Records provided
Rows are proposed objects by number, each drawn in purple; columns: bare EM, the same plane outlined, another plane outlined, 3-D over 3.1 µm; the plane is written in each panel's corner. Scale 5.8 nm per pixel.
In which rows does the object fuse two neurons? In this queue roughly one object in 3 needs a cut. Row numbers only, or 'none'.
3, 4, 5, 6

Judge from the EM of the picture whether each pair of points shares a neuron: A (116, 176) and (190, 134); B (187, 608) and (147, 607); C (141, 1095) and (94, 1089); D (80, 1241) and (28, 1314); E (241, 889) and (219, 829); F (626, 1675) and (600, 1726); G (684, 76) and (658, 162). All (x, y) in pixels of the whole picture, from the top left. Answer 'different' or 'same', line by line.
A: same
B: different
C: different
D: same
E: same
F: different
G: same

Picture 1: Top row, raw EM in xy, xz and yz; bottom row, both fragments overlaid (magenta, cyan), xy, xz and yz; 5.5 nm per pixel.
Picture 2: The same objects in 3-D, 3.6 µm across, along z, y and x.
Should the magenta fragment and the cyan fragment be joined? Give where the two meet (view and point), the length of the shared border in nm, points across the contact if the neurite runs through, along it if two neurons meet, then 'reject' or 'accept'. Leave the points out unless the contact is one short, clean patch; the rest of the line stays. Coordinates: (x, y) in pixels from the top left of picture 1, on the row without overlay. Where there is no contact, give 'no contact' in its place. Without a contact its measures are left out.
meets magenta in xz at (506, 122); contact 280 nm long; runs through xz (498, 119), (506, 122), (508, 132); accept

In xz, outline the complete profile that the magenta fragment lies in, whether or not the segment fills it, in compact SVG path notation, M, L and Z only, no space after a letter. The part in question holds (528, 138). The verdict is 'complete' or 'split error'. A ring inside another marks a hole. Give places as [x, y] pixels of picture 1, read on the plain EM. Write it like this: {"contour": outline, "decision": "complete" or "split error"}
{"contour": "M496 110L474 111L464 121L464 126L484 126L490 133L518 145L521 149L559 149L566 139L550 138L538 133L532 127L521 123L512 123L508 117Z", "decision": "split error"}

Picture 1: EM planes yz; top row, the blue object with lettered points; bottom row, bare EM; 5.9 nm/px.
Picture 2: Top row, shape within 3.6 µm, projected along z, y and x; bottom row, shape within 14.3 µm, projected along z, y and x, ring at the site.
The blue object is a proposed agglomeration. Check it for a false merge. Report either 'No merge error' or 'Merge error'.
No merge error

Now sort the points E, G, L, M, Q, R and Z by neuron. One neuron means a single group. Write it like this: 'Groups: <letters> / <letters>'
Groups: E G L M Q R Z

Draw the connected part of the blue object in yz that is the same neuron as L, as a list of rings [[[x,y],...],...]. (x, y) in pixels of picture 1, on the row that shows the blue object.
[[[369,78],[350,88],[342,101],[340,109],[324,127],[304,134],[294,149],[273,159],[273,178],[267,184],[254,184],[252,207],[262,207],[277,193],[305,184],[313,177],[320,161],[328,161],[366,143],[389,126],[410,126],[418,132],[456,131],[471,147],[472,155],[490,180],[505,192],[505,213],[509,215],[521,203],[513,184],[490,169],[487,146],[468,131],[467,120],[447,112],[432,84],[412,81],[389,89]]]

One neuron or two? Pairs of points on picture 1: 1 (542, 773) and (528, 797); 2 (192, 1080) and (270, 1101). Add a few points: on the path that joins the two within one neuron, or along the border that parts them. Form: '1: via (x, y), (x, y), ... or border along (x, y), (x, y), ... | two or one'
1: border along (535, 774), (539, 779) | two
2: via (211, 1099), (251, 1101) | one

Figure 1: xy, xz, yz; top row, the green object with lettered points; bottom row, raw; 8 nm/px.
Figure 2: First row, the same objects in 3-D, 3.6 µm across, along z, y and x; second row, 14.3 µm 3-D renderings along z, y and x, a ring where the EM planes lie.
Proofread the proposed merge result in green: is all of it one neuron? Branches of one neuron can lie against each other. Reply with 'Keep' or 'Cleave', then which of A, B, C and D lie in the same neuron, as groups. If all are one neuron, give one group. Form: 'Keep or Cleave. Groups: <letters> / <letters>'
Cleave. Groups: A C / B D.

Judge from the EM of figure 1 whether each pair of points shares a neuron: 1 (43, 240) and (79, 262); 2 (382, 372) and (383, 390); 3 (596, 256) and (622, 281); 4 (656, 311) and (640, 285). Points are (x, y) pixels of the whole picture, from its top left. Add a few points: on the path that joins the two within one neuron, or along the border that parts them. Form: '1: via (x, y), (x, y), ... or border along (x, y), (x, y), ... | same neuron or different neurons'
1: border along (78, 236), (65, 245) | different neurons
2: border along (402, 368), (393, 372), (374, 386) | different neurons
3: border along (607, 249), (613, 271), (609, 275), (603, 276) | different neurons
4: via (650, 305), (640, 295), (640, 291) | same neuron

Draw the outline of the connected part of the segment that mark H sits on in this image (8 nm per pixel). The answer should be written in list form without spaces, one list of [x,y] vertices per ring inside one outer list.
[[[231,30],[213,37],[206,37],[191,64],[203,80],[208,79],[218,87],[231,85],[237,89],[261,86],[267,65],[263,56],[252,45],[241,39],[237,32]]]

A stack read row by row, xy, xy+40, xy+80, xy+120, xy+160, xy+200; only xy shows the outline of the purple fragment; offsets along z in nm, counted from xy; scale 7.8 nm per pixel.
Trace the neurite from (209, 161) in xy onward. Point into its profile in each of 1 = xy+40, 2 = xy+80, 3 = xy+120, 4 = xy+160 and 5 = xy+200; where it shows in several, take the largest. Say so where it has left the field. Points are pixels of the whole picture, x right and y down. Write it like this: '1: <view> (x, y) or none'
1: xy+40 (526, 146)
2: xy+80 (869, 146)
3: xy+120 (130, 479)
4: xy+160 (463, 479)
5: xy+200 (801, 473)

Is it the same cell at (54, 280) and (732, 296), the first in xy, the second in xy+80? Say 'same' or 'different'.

What the task asks
From the line with "A stack read" to the final line of the entries above, return every line exactly as written.

Written response
A stack read row by row, xy, xy+40, xy+80, xy+120, xy+160, xy+200; only xy shows the outline of the purple fragment; offsets along z in nm, counted from xy; scale 7.8 nm per pixel.
Trace the neurite from (209, 161) in xy onward. Point into its profile in each of 1 = xy+40, 2 = xy+80, 3 = xy+120, 4 = xy+160 and 5 = xy+200; where it shows in several, take the largest. Say so where it has left the field. Points are pixels of the whole picture, x right and y down. Write it like this: '1: <view> (x, y) or none'
1: xy+40 (526, 146)
2: xy+80 (869, 146)
3: xy+120 (130, 479)
4: xy+160 (463, 479)
5: xy+200 (801, 473)

Is it the same cell at (54, 280) and (732, 296), the first in xy, the second in xy+80? Say 'same' or 'different'.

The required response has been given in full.